A woman in St. Petersburg, Florida was arrested yesterday after the local sheriff's department published photos of her riding a manatee in nearby Tampa Bay. The woman, identified as Ana Gloria Garcia Gutierrez, has been charged with violating the Florida Marine Sanctuary Act, which seeks to "protect and preserve living and other resources of the Florida Keys marine environment."

Deputies said that Ana admitted to "touching and riding a manatee at Fort Desoto Park" back in September, but "did not realize" it was against the law to do so at the time, having recently moved to the area. Earlier in October, the sheriff's department declined to arrest Ana after she submitted to questioning since she had not committed a crime in the presence of any deputies. Instead they forwarded her case along to the State Attorney's Office, which issued a warrant and arrested her yesterday.

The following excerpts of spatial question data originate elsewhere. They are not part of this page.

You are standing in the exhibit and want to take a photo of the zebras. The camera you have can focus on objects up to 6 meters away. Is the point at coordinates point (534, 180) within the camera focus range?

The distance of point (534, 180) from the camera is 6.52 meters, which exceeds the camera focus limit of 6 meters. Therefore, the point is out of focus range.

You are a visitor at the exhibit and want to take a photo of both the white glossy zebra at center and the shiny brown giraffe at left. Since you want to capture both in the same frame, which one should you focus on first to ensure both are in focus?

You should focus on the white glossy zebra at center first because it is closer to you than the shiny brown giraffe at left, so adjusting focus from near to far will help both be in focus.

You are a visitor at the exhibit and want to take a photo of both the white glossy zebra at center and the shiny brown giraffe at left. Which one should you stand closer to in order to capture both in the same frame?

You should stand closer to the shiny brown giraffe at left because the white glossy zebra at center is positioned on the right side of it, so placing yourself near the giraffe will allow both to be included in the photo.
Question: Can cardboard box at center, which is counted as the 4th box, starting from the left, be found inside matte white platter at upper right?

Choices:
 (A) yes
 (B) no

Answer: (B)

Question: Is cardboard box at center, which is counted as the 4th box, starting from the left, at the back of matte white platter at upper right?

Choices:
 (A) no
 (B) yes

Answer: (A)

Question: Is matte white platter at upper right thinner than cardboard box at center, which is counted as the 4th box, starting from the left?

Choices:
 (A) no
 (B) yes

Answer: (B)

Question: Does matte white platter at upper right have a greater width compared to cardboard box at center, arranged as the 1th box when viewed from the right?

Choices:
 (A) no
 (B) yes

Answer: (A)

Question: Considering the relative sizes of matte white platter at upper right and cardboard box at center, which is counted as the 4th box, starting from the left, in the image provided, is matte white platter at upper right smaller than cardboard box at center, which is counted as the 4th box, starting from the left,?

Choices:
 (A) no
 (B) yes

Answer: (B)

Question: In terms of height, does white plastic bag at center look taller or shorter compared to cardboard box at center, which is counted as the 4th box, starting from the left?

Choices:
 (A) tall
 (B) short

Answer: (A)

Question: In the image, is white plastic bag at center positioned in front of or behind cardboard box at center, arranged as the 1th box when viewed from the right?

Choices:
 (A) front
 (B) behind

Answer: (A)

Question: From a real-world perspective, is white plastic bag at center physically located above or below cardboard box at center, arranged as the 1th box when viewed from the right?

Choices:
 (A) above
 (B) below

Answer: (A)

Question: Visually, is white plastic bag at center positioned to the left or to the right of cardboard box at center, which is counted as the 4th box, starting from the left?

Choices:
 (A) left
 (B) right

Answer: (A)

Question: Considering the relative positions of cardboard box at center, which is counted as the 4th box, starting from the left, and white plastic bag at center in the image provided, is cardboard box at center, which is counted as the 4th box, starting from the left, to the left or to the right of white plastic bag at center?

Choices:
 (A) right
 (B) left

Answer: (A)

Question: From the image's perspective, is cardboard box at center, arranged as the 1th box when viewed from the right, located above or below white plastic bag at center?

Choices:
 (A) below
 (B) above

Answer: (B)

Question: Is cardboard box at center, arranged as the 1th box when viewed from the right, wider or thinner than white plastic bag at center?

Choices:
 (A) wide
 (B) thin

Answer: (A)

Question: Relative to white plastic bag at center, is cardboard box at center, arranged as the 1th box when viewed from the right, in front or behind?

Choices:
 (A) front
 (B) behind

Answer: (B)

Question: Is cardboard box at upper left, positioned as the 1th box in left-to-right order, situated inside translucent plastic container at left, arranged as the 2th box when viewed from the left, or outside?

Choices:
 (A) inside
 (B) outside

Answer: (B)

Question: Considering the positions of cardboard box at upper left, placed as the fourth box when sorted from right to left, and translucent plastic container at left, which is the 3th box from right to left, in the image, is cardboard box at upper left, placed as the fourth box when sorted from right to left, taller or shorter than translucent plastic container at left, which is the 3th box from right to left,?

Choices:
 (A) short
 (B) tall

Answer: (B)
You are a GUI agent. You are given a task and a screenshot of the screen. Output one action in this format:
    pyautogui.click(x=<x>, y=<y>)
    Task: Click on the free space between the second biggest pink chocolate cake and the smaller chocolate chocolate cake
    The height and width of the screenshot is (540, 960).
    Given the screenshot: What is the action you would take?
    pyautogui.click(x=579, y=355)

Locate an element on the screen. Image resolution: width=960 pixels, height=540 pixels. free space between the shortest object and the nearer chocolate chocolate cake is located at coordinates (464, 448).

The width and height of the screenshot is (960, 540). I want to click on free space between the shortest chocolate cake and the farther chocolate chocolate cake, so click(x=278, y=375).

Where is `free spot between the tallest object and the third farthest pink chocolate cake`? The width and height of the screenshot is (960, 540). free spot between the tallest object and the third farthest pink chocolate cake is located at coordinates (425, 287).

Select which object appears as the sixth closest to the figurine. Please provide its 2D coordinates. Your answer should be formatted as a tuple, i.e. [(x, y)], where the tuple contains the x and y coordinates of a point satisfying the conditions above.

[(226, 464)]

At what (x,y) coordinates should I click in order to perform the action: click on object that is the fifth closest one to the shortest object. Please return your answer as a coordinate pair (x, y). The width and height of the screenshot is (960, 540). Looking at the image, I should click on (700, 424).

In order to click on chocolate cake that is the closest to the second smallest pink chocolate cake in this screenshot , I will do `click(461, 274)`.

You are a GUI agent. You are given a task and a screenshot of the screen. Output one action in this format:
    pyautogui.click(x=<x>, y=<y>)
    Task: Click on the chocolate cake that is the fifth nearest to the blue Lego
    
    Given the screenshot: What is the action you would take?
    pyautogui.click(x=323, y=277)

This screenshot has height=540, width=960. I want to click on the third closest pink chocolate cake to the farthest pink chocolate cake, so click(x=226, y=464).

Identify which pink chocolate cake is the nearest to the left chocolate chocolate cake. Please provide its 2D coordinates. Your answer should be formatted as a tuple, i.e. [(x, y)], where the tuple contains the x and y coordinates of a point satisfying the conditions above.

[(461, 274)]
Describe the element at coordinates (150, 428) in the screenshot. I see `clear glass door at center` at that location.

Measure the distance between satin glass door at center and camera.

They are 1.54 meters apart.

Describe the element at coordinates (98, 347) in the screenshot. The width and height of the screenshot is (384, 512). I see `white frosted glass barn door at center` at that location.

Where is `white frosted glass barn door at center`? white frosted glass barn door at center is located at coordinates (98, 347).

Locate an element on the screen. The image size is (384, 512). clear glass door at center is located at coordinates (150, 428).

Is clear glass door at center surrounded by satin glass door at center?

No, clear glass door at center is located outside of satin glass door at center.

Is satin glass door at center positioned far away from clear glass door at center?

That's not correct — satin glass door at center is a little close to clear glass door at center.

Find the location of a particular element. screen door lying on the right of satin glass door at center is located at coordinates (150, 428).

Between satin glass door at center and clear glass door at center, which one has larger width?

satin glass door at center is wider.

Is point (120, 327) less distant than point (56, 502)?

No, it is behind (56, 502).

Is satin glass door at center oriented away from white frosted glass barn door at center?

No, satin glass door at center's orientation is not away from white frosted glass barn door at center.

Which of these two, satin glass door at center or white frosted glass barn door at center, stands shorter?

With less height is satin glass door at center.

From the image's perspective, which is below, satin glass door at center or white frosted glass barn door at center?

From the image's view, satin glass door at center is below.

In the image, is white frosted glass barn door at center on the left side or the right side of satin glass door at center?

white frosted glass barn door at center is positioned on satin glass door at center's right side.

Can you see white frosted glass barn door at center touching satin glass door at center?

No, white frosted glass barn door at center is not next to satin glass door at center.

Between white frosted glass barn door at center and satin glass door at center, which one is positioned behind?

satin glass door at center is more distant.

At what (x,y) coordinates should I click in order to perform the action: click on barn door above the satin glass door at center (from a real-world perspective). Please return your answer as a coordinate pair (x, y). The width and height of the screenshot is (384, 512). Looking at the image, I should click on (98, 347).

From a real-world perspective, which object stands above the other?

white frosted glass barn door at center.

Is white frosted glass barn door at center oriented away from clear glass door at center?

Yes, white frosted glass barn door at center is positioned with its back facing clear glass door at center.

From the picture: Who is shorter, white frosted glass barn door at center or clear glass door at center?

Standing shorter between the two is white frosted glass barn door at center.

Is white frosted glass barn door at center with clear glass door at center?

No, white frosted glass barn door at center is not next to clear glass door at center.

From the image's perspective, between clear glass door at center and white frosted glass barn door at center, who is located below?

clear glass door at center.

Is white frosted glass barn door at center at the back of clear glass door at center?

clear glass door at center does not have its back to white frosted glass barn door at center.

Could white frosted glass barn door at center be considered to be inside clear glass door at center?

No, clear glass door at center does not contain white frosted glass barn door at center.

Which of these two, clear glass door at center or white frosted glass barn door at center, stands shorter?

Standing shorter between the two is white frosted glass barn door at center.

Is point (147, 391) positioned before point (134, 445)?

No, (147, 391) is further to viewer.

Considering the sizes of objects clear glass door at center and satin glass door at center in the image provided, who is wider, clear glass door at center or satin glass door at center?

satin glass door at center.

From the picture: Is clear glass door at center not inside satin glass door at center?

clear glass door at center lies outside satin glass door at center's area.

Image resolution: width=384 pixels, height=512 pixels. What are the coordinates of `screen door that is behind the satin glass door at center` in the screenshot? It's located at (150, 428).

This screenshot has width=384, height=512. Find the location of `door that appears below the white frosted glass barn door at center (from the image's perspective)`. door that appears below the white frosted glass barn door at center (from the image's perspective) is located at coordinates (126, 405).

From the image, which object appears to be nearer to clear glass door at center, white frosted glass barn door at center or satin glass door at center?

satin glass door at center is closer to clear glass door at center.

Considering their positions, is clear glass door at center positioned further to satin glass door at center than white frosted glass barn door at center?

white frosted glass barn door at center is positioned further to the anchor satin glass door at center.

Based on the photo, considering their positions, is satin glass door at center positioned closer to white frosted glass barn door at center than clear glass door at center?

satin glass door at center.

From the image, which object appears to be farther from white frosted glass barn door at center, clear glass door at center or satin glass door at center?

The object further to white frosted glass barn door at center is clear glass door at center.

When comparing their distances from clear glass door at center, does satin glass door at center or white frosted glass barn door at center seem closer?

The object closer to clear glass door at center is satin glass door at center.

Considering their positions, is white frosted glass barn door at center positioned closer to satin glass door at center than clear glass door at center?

The charge carries with it either a fine up to $500 or a maximum of 60 days in jail, which seems a small price to pay for a once-in-a-lifetime experience like riding a manatee. Anyone with a halfway decent breaststroke can swim with dolphins; dolphins have no discernible taste in swimming partners and will just as happily bound alongside a person as they will a dead jellyfish or photo-degraded plastic debris field.

A manatee, however - these gentle giants that can live to be 60 years old and drift sagely from drowned forest to swamp to open sea - that's something worth swimming with. If you can do one better and coax one of them into letting you ride on its back like Amphitrite herself, then that's worth whatever cost those land-dwelling lawmen try to exact from you.

Officials believe that the manatee has survived its encounter with Ana with all its facilities and faculties intact.